**ACTIVITIES**
1. Reproduce the part of the essay on debugging a novel between "How to debug" and "placed print statements.", inclusive.
2. According to the quotation at the top of the essay on debugging a novel, what is the most effective debugging tool?
3. Extend the essay on debugging a novel, picking up right after its final sentence.

**DOCUMENT SEGMENT**
^^^^^^^^
Alec Nevala-Lee

Thoughts on art, creativity, and the writing life.

How to debug a novel

with 4 comments

Sad Mac

The most effective debugging tool is still careful thought, coupled with judiciously placed print statements.
—Brian Kernighan

Revising a novel and debugging a computer program may seem like very different activities, but they have one important thing in common: when something breaks, you usually don’t know the hell why. With a program, at least, it’s often clear when you have a problem. You’ve carefully written a bunch of code—or typed it in verbatim from a textbook—and checked it over for mistakes, but when you compile and run it, you end up with an error message, a bunch of garbage, or nothing at all. When a novel is failing, it isn’t always as obvious. You’ve invested months into telling a particular story, which you wouldn’t have done if you didn’t care about it, but when you take a few weeks off and go back to reread it, the result seems inert: the characters are flat, the events don’t pop the way they did in your imagination, and you find yourself getting bored by your own story before you’re halfway done. What’s required, in short, is debugging. And while coders have access to a range of useful debugging tools, if you’re writing fiction, you’ve got no choice but to do it the old-fashioned way.
^^^^^^^^
**DATA TO EXAMINE**
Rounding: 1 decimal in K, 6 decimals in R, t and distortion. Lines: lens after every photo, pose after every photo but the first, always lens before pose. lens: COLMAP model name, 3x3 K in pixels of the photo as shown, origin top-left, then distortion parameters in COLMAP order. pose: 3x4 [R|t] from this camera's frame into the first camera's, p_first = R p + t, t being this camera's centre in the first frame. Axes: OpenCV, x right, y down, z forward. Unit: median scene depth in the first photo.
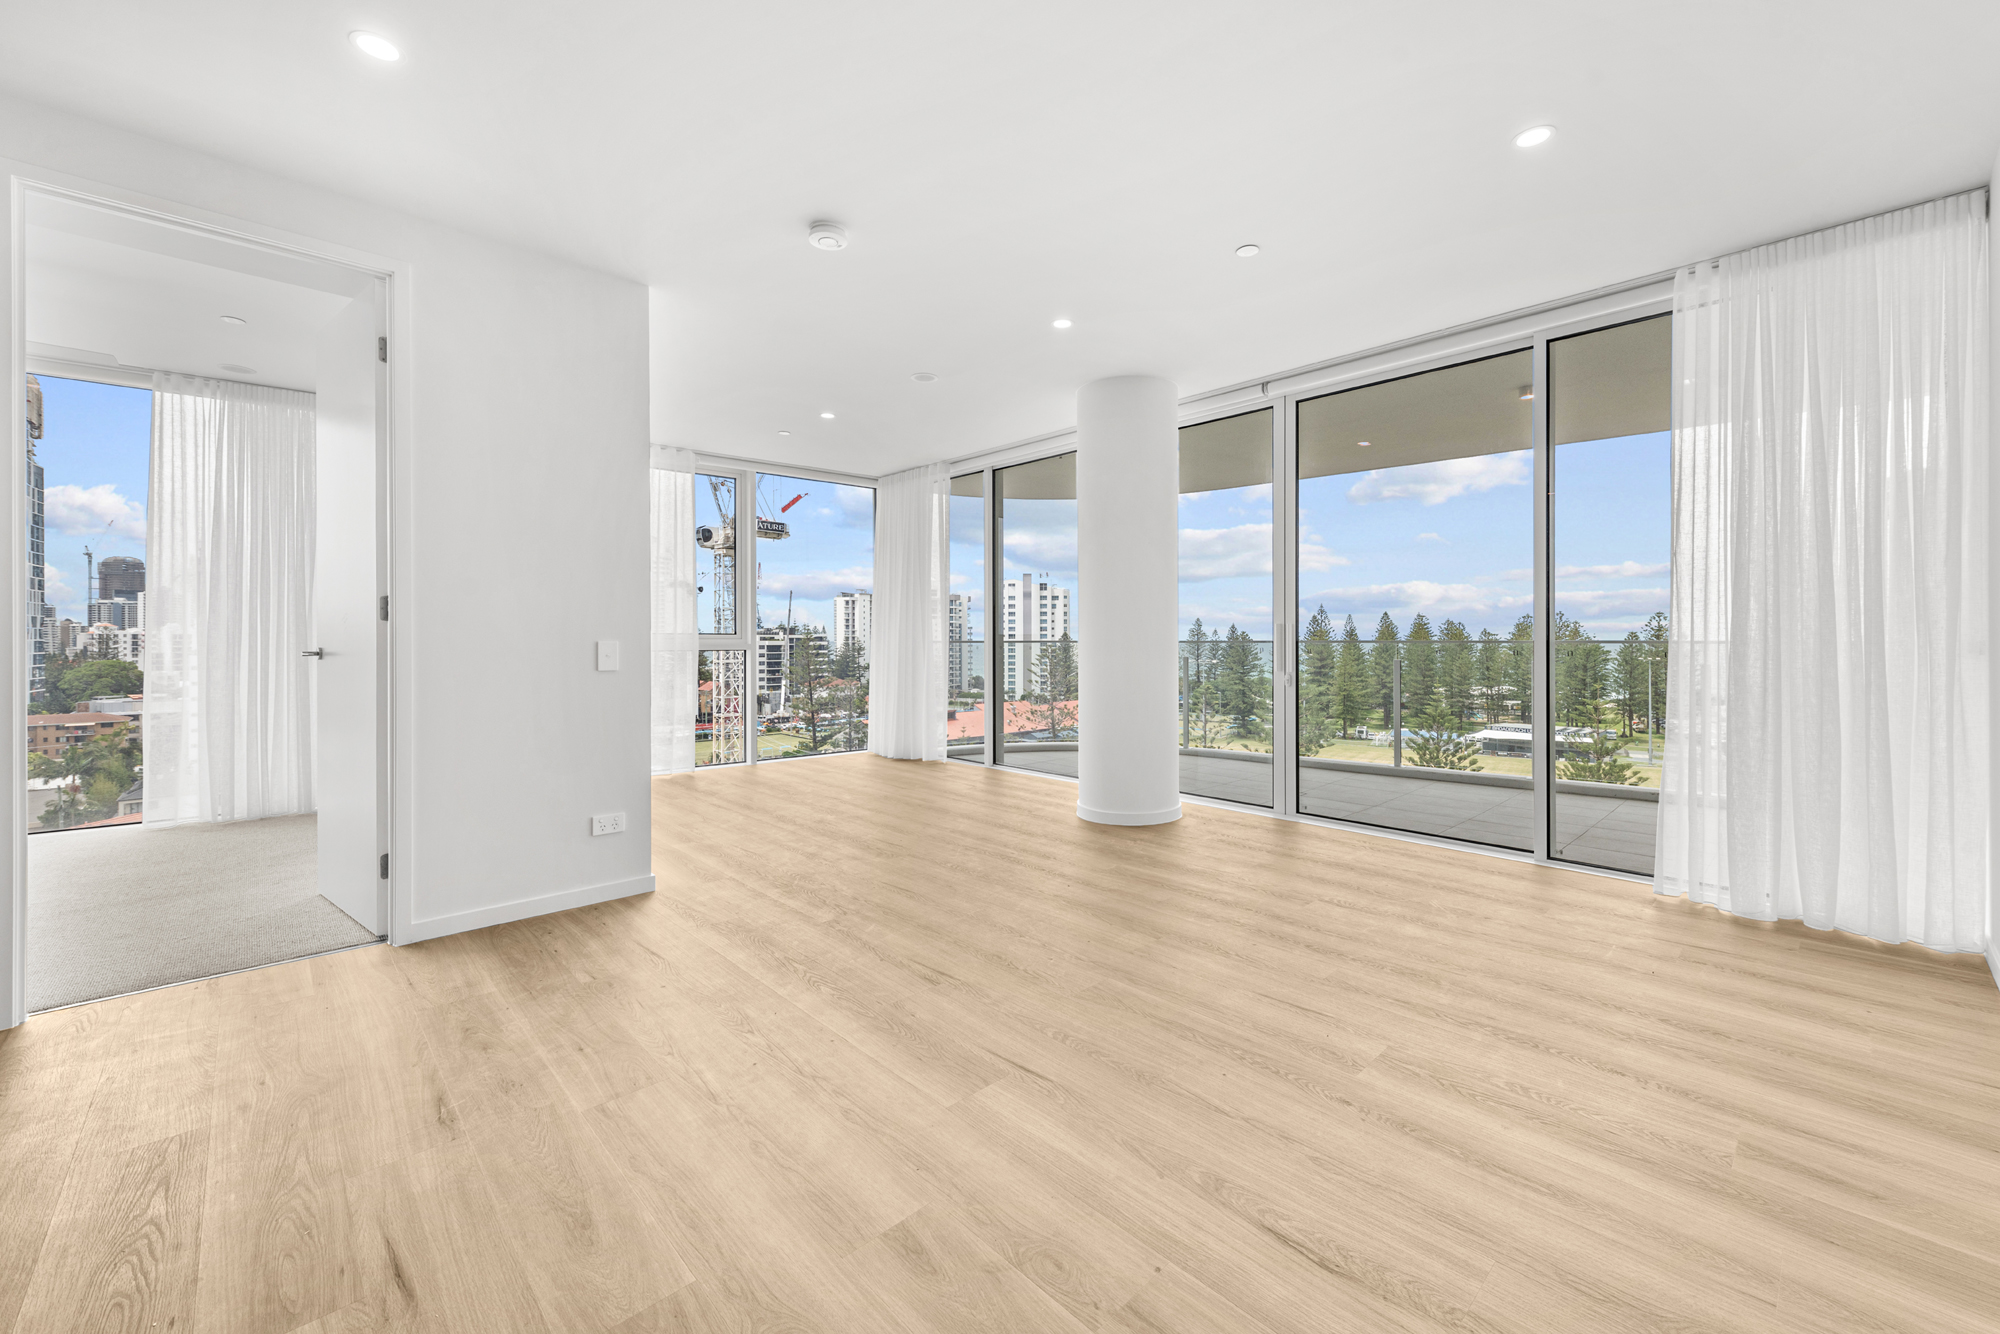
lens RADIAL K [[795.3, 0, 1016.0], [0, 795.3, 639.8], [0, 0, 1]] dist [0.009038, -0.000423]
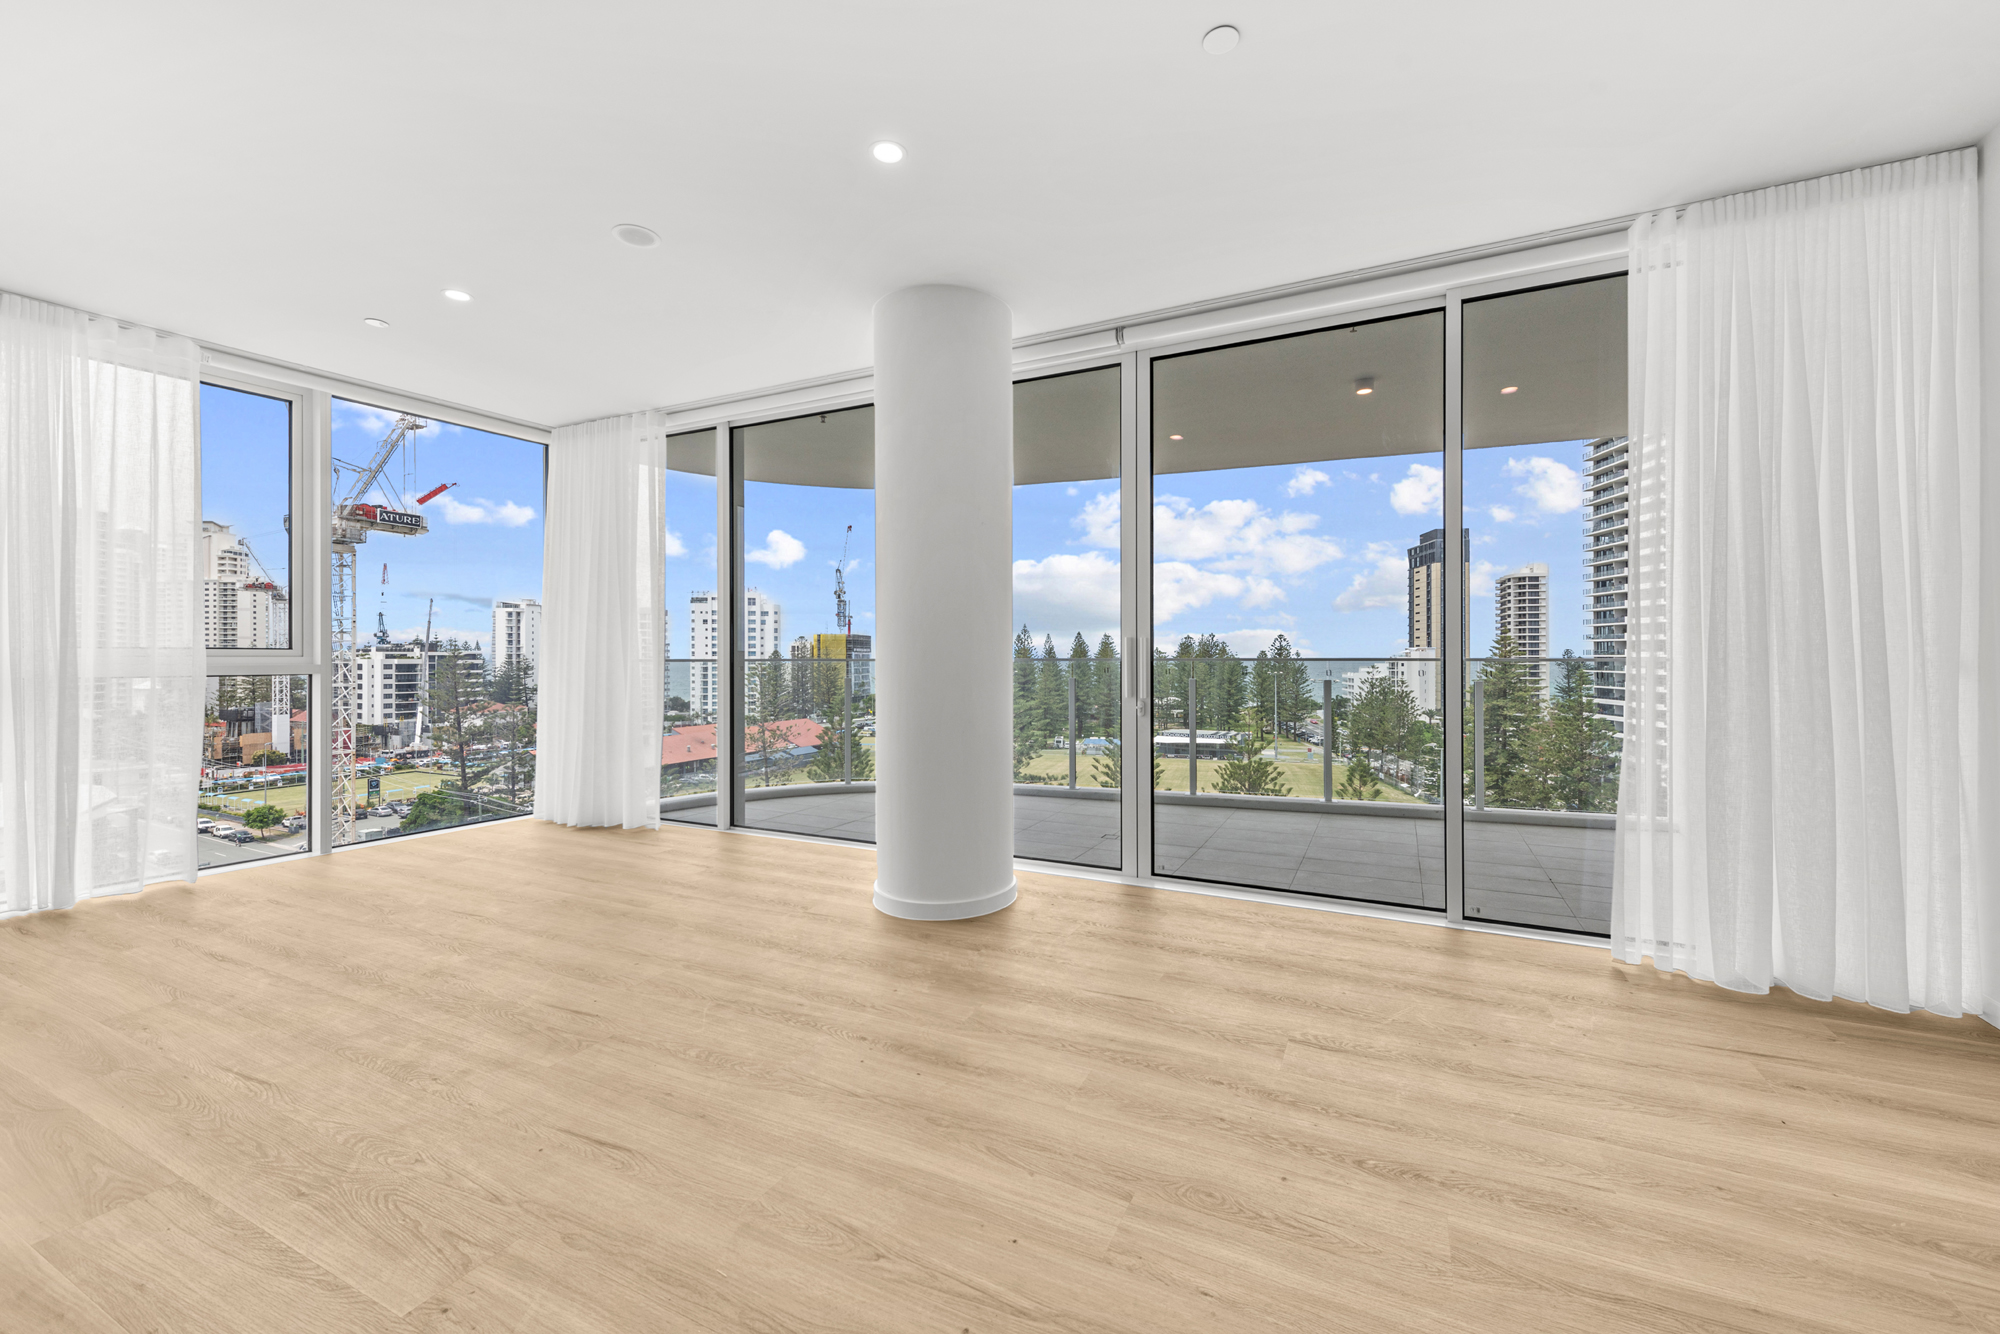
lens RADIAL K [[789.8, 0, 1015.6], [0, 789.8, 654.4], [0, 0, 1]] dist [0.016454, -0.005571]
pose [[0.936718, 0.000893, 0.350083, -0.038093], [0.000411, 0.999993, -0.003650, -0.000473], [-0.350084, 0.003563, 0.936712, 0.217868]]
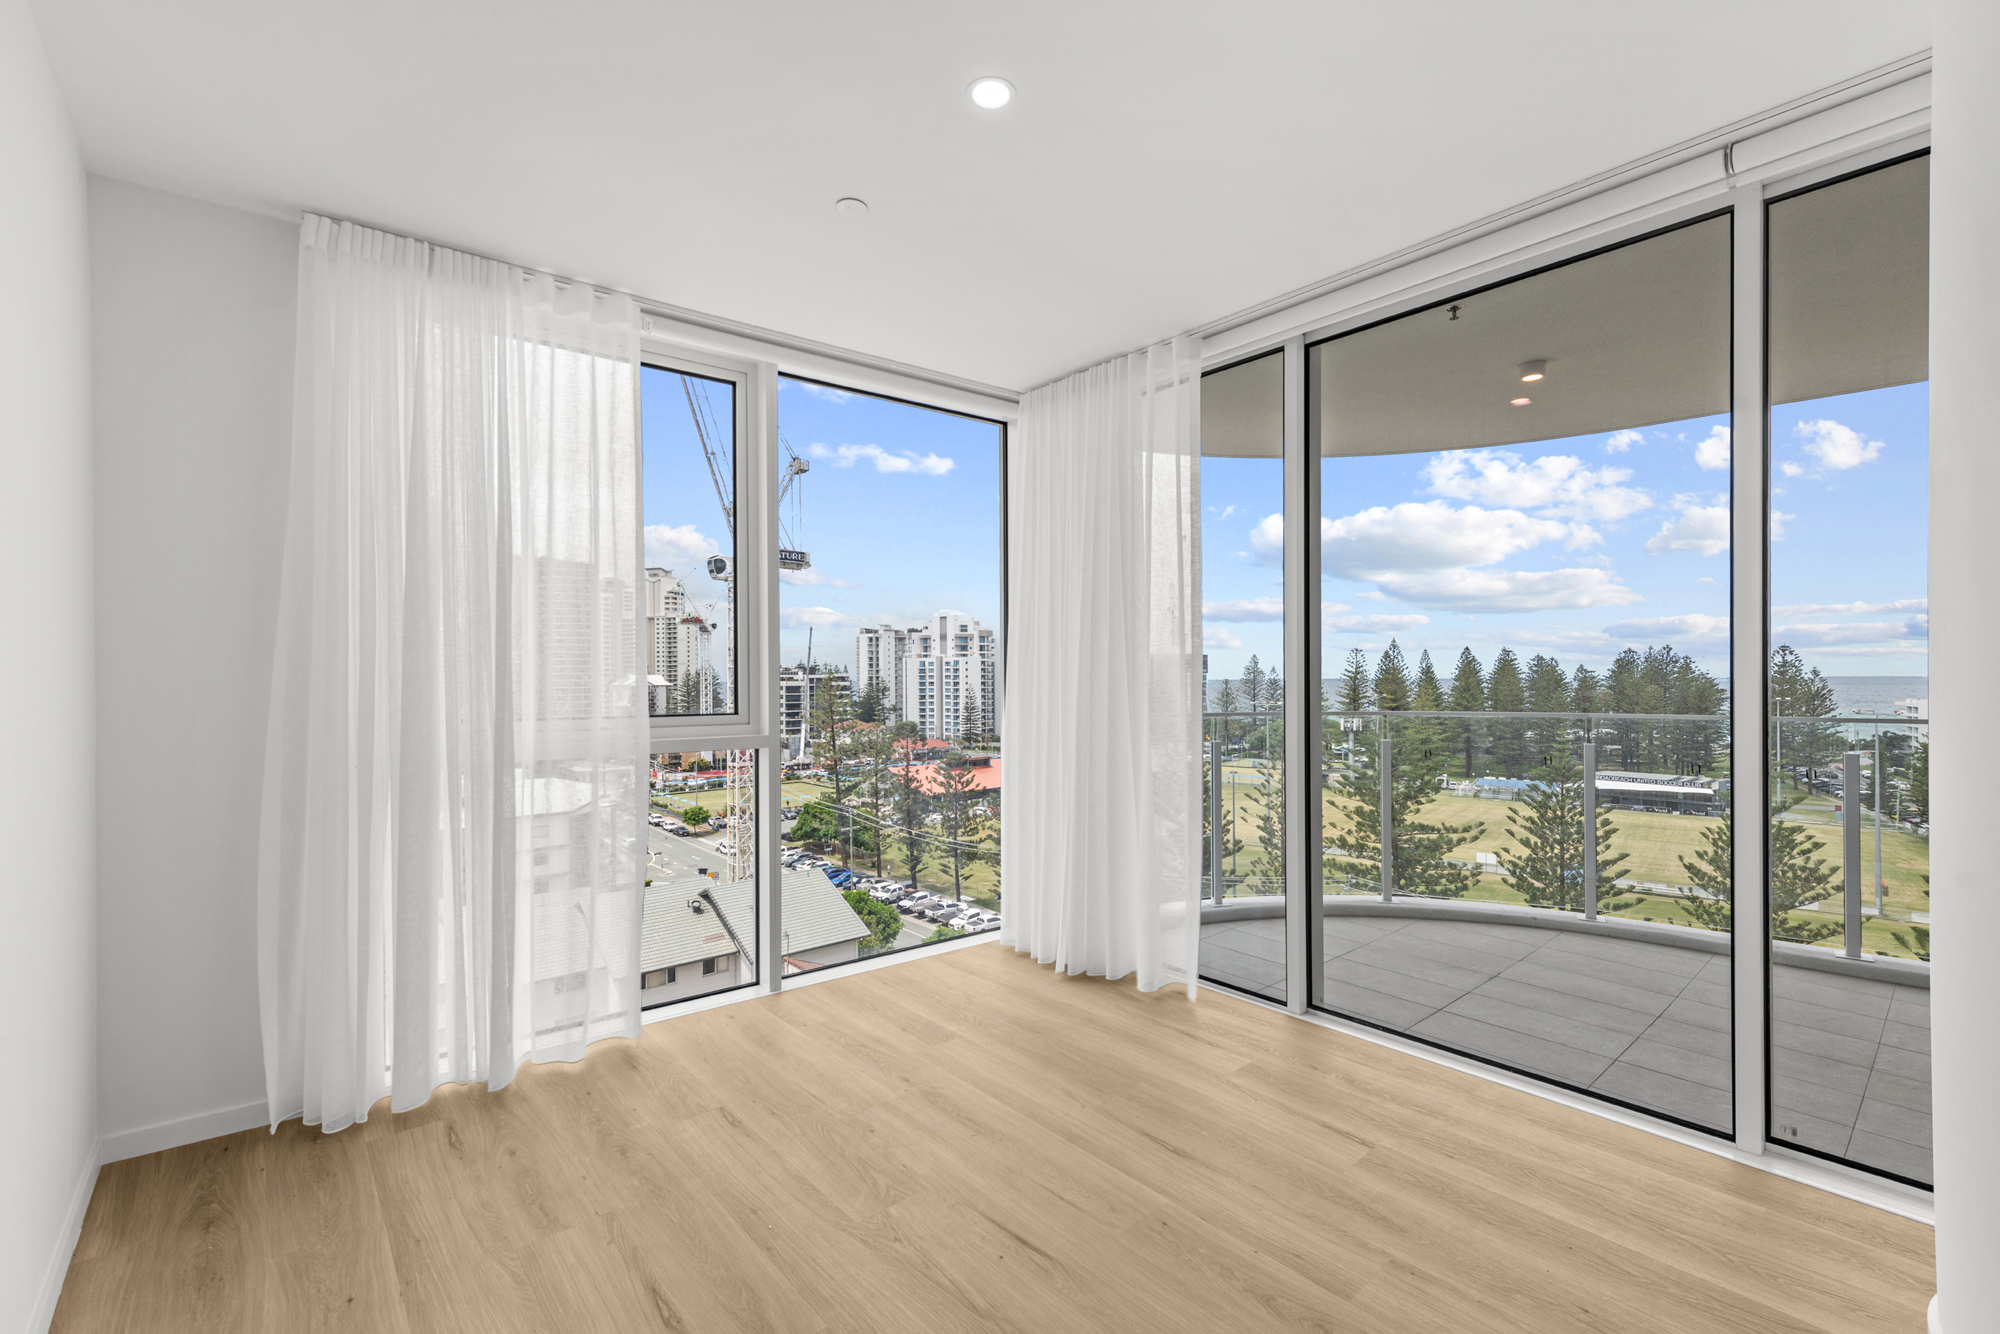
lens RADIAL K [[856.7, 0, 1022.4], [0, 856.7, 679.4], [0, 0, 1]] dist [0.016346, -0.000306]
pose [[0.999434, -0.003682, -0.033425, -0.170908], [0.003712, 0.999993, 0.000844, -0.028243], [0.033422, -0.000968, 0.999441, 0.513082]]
^^^^^^^^
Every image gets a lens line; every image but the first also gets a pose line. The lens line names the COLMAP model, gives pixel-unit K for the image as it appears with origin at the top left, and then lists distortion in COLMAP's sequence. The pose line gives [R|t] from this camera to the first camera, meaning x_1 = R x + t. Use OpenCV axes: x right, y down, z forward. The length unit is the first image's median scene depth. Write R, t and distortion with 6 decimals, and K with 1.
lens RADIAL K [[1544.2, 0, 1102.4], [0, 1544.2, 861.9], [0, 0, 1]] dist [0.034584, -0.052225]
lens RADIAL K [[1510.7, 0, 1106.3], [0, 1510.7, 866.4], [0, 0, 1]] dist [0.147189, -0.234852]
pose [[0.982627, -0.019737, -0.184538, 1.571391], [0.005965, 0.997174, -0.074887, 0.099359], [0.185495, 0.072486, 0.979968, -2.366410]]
^^^^^^^^
**TASK ANSWERS**
1.
How to debug a novel

with 4 comments

Sad Mac

The most effective debugging tool is still careful thought, coupled with judiciously placed print statements.

2. Careful thought, coupled with judiciously placed print statements.

3.
The first step in traditional debugging is to carefully read over the code, preferably on paper. Sometimes you find that you’ve made a stupid syntactical mistake—there’s a missing semicolon or closing parenthesis that throws the entire program out of whack. The equivalent in fiction is bad grammar or sloppy sentence construction, which makes even the best stories die on the page. (Here the best guide, as usual, is Strunk and White, and it’s no accident that its example inspired Brian Kernighan and P.J. Plauger to write The Elements of Programming Style.) On a somewhat higher level, you can ask yourself whether the story follows the few objective rules of storytelling in which you have any confidence. These vary from one genre to another, as well as between authors, but most writers eventually figure out a set of their own. Does the protagonist have a logical objective from one moment to the next? Does each scene start as late and end as early as possible? Does every chapter open with a clear situation? These are the building blocks of narrative, and if they don’t work on the lowest level, the story is likely to fall apart on the highest.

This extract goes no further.